On the same day, an amendment by Sen. Frank Lautenberg (D-NJ) to nullify the August 17 letter was attached to the wartime supplemental spending bill at a Senate Appropriations Committee markup.  This SCHIP provision was added to legislative provisions overriding seven Medicaid anti-fraud regulations issued by CMS, which were also attached to the House version (H.R. 2642) of the supplemental spending bill.

Conclusion:  Most conservatives support enrollment and funding of the SCHIP program for the populations for whom the SCHIP program was created.  That is why in December the House passed, by a 411—3 vote, legislation reauthorizing and extending the SCHIP program through March 2009.  That legislation included an additional $800 million in funding for states to ensure that all currently eligible children will continue to have access to state-based SCHIP coverage.
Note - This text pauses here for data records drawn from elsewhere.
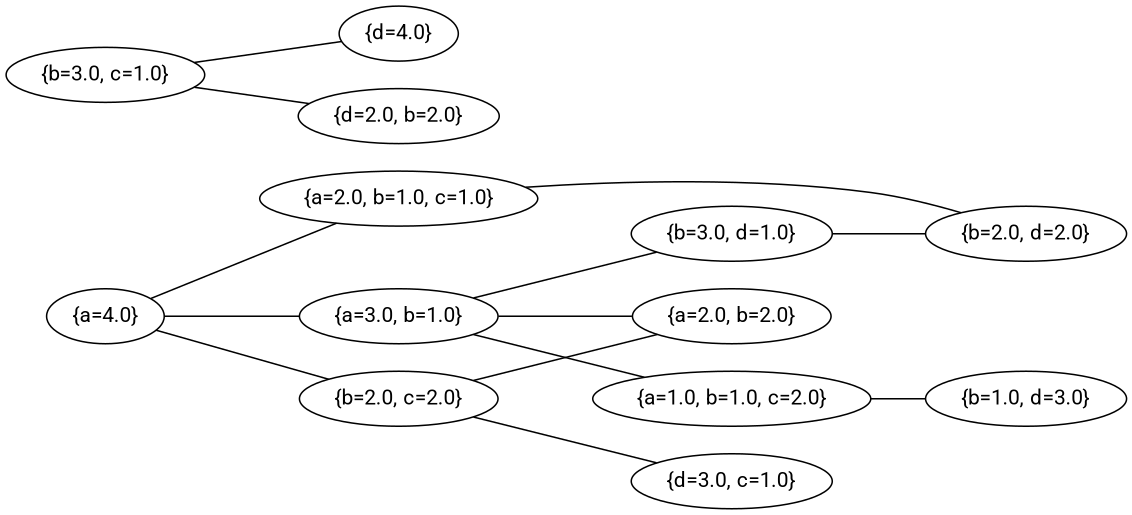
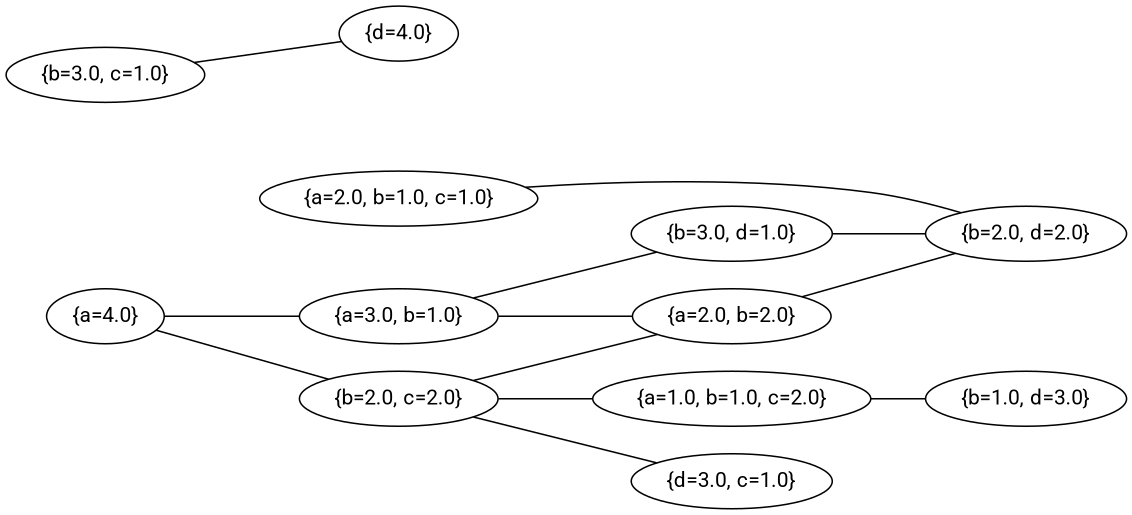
  graph {
    fontname=Roboto
    rankdir=LR
    node [fontname=Roboto]
    edge [fontname=Roboto]
    "{a=4.0}" [state="{a=4.0}"]
    "{a=3.0, b=1.0}" [state="{a=3.0, b=1.0}"]
    "{a=2.0, b=1.0, c=1.0}" [state="{a=2.0, b=1.0, c=1.0}"]
    "{b=2.0, c=2.0}" [state="{b=2.0, c=2.0}"]
    "{a=1.0, b=1.0, c=2.0}" [state="{a=1.0, b=1.0, c=2.0}"]
    "{a=2.0, b=2.0}" [state="{a=2.0, b=2.0}"]
    "{b=3.0, d=1.0}" [state="{b=3.0, d=1.0}"]
    "{b=2.0, d=2.0}" [state="{b=2.0, d=2.0}"]
    "{d=3.0, c=1.0}" [state="{d=3.0, c=1.0}"]
    "{b=3.0, c=1.0}" [state="{b=3.0, c=1.0}"]
    "{d=4.0}" [state="{d=4.0}"]
-   "{d=2.0, b=2.0}" [state="{d=2.0, b=2.0}"]
    "{b=1.0, d=3.0}" [state="{b=1.0, d=3.0}"]
    "{a=4.0}" -- "{a=3.0, b=1.0}"
-   "{a=4.0}" -- "{a=2.0, b=1.0, c=1.0}"
    "{a=4.0}" -- "{b=2.0, c=2.0}"
-   "{a=3.0, b=1.0}" -- "{a=1.0, b=1.0, c=2.0}"
+   "{b=2.0, c=2.0}" -- "{a=1.0, b=1.0, c=2.0}"
    "{a=3.0, b=1.0}" -- "{a=2.0, b=2.0}"
    "{a=3.0, b=1.0}" -- "{b=3.0, d=1.0}"
    "{a=2.0, b=1.0, c=1.0}" -- "{b=2.0, d=2.0}"
    "{b=2.0, c=2.0}" -- "{a=2.0, b=2.0}"
    "{b=2.0, c=2.0}" -- "{d=3.0, c=1.0}"
    "{a=1.0, b=1.0, c=2.0}" -- "{b=1.0, d=3.0}"
+   "{a=2.0, b=2.0}" -- "{b=2.0, d=2.0}"
    "{b=3.0, d=1.0}" -- "{b=2.0, d=2.0}"
    "{b=3.0, c=1.0}" -- "{d=4.0}"
-   "{b=3.0, c=1.0}" -- "{d=2.0, b=2.0}"
  }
However, many conservatives retain concerns about the significant expansions of SCHIP contemplated by House Democrats and their impact on reducing private health insurance coverage while increasing reliance on a government-funded program.  In this vein, the Administration’s guidance to states remains consistent with the goal of ensuring that SCHIP remains targeted toward the low-income populations for which it was designed.  Therefore, many conservatives will support the reasonable attempts by CMS to bolster the integrity of the SCHIP program while retaining state plans’ flexibility, and question efforts by Congressional Democrats—and states like New York—to encourage further expansion of government-funded health insurance financed by federal taxpayers.